[Saved data entries]
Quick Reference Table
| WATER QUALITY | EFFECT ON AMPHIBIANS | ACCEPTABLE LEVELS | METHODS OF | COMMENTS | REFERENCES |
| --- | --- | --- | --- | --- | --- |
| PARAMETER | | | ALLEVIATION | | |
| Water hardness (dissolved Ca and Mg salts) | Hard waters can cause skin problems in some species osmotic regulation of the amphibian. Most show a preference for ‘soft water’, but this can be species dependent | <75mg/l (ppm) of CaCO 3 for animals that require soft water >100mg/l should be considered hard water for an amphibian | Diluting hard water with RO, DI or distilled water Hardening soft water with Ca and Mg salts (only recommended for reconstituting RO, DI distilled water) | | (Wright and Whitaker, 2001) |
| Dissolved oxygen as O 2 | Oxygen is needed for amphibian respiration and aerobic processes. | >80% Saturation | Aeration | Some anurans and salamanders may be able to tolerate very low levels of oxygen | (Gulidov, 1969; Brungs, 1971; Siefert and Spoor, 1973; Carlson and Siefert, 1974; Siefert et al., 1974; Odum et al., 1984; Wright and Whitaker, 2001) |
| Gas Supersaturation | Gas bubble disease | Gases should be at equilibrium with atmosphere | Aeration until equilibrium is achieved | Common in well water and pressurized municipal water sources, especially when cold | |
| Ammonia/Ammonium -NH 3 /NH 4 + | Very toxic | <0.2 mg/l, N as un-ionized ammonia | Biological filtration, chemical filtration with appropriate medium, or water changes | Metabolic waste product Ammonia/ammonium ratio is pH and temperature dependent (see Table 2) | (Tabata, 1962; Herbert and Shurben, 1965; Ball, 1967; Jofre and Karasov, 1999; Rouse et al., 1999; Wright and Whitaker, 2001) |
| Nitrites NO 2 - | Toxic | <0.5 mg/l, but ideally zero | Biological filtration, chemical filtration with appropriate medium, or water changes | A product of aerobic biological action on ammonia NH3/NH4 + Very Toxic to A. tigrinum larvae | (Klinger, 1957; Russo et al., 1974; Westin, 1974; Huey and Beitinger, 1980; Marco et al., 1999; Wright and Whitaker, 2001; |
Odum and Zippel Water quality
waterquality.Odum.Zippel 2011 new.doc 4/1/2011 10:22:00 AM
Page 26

Exercise goal >>
Could you write out, exactly, each line of the data above from the one containing "1999; Wright and Whitaker, 2001) |" through the last, including both?

Completed task >>
| Ammonia/Ammonium -NH 3 /NH 4 + | Very toxic | <0.2 mg/l, N as un-ionized ammonia | Biological filtration, chemical filtration with appropriate medium, or water changes | Metabolic waste product Ammonia/ammonium ratio is pH and temperature dependent (see Table 2) | (Tabata, 1962; Herbert and Shurben, 1965; Ball, 1967; Jofre and Karasov, 1999; Rouse et al., 1999; Wright and Whitaker, 2001) |
| Nitrites NO 2 - | Toxic | <0.5 mg/l, but ideally zero | Biological filtration, chemical filtration with appropriate medium, or water changes | A product of aerobic biological action on ammonia NH3/NH4 + Very Toxic to A. tigrinum larvae | (Klinger, 1957; Russo et al., 1974; Westin, 1974; Huey and Beitinger, 1980; Marco et al., 1999; Wright and Whitaker, 2001; |
Odum and Zippel Water quality
waterquality.Odum.Zippel 2011 new.doc 4/1/2011 10:22:00 AM
Page 26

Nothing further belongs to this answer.